# EXERCISE AIM:
Write out every record in full, exactly as written, please.

=== WORKING DATA ===

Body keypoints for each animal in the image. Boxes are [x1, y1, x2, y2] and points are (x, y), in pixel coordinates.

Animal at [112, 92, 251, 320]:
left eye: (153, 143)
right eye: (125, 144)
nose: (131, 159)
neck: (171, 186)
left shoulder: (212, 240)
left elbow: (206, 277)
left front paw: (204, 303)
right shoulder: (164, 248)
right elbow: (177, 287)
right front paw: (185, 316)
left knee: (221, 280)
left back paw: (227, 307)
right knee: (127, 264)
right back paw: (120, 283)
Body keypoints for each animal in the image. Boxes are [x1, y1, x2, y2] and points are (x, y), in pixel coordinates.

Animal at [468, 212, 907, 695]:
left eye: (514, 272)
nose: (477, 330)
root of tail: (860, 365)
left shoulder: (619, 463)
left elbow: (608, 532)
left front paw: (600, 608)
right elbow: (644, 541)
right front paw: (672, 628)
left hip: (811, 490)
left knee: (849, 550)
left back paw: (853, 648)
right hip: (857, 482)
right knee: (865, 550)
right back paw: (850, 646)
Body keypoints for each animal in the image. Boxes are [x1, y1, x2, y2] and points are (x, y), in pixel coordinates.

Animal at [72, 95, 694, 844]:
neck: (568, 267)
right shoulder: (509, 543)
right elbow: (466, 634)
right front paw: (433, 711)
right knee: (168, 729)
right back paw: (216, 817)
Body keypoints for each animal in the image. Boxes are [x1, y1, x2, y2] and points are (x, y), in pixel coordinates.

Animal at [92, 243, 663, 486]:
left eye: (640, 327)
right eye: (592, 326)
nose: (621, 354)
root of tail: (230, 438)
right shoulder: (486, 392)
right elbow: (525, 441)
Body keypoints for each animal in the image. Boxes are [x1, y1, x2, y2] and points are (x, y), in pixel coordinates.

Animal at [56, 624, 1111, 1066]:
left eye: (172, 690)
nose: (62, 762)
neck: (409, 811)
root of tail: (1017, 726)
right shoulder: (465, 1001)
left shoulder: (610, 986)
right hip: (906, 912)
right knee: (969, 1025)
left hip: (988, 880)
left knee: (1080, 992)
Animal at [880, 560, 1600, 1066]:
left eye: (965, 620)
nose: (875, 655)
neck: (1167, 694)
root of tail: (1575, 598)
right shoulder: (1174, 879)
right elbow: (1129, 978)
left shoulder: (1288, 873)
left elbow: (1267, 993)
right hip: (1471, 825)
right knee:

===

# THE ANSWER:
Body keypoints for each animal in the image. Boxes are [x1, y1, x2, y2] and points are (x, y), in pixel coordinates.

Animal at [112, 92, 251, 320]:
left eye: (153, 143)
right eye: (125, 144)
nose: (131, 159)
neck: (171, 186)
left shoulder: (212, 240)
left elbow: (206, 277)
left front paw: (204, 303)
right shoulder: (164, 248)
right elbow: (177, 287)
right front paw: (185, 316)
left knee: (221, 280)
left back paw: (227, 307)
right knee: (127, 264)
right back paw: (120, 283)
Body keypoints for each animal in the image. Boxes are [x1, y1, x2, y2] and points are (x, y), in pixel coordinates.

Animal at [468, 212, 907, 695]:
left eye: (514, 272)
nose: (477, 330)
root of tail: (860, 365)
left shoulder: (619, 463)
left elbow: (608, 532)
left front paw: (600, 608)
right elbow: (644, 541)
right front paw: (672, 628)
left hip: (811, 490)
left knee: (849, 550)
left back paw: (853, 648)
right hip: (857, 482)
right knee: (865, 550)
right back paw: (850, 646)
Body keypoints for each animal in the image. Boxes are [x1, y1, x2, y2] and points are (x, y), in pixel coordinates.

Animal at [72, 95, 694, 844]:
neck: (568, 267)
right shoulder: (509, 543)
right elbow: (466, 634)
right front paw: (433, 711)
right knee: (168, 729)
right back paw: (216, 817)
Body keypoints for each animal in the image. Boxes are [x1, y1, x2, y2] and points are (x, y), in pixel coordinates.

Animal at [92, 243, 663, 486]:
left eye: (640, 327)
right eye: (592, 326)
nose: (621, 354)
root of tail: (230, 438)
right shoulder: (486, 392)
right elbow: (525, 441)
Body keypoints for each animal in the image. Boxes are [x1, y1, x2, y2] and points are (x, y), in pixel coordinates.

Animal at [56, 624, 1111, 1066]:
left eye: (172, 690)
nose: (62, 762)
neck: (409, 811)
root of tail: (1017, 726)
right shoulder: (465, 1001)
left shoulder: (610, 986)
right hip: (906, 912)
right knee: (969, 1025)
left hip: (988, 880)
left knee: (1080, 992)
Animal at [880, 560, 1600, 1066]:
left eye: (965, 620)
nose: (875, 655)
neck: (1167, 694)
root of tail: (1575, 598)
right shoulder: (1174, 879)
right elbow: (1129, 978)
left shoulder: (1288, 873)
left elbow: (1267, 993)
right hip: (1471, 825)
right knee:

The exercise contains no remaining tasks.